Right. After a long conversation on this topic with Bj÷rn, this is what
I got out of it;

First, my idea of what namespaces are, where they sit, etc was a bit out
of whack. C'est la vie.

There are two ways we can approach this.

One, is to have the namespace start its life with a partial copy of the
namespace tree. ie, all the mounts for the vserver (that need external
VFS access) will need to be set up before the first CLONE_NS into it.
This is apparently similar to what Alexy does with FreeVPS.

However, this means that if you enter the namespace, then there is no
way to access host tools.

Two, is to start off with the new namespace, as before, and do a
cleanup later. We have the option of whether or not to clean up
*everything inaccessible* or just *everything irrelevant*.

Personally, I don't have a problem with the vserver holding open a
vfsmount for the host root filesystem (and any parents of its own
mount). It can't escape it, as its own root is a mount --bind, and it
means that you do have the option of entering the context and the
namespace, and still having access to tools running on the host system.

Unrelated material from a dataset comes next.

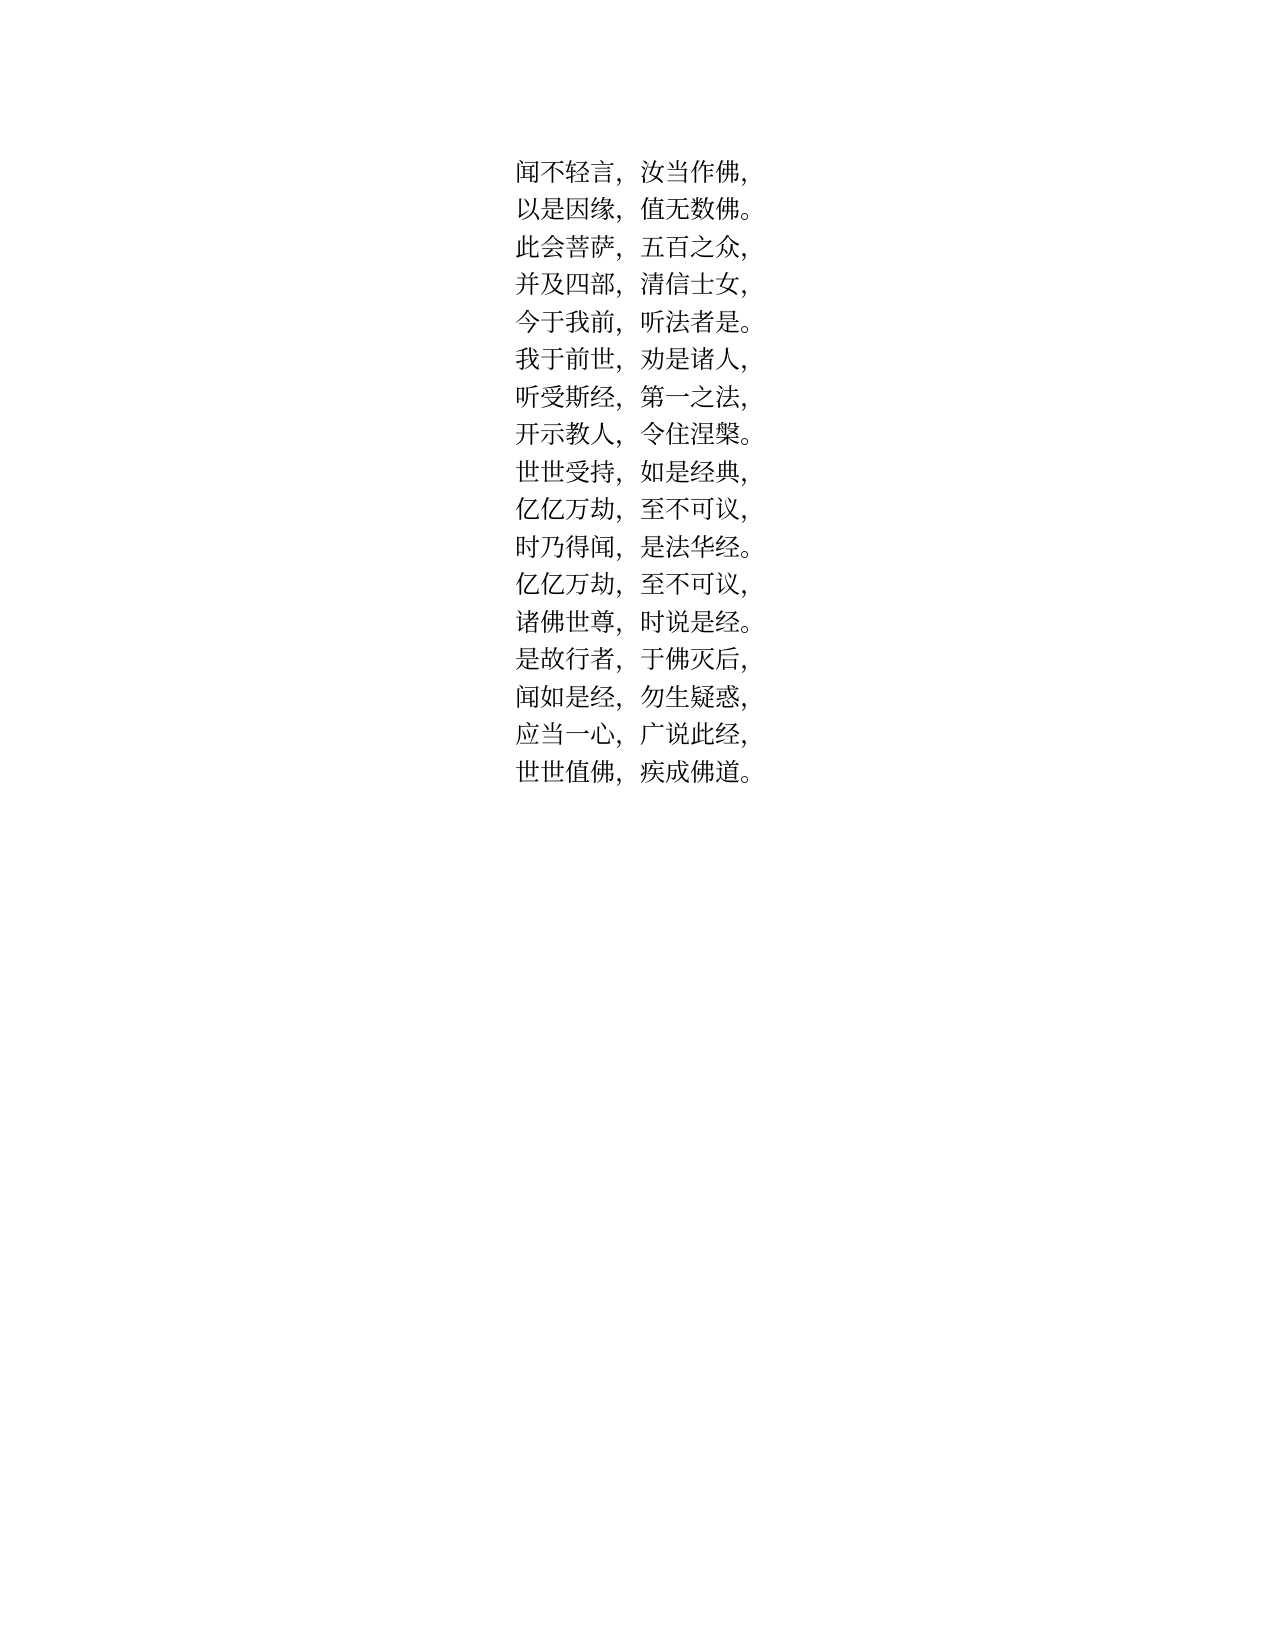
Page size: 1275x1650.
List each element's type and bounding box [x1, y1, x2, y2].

That would mean that cleanup could happen in userspace - like the patch
I have provided - and all that would be needed would be to make
/proc/mounts only display mounts from the last "/" inside a namespace.


Sam Vilain wrote:
>> well, with the help of the 'great kernel' we can actually do a lot of
>> things ... we just need to
>> design a concept, then test and implement it ...
> yep. especially since we're still in `alpha' tools status, and so
> Enrico doesn't need to hurt his head worrying about each new 0.30.19x
> release supporting every 1.9.x release :-)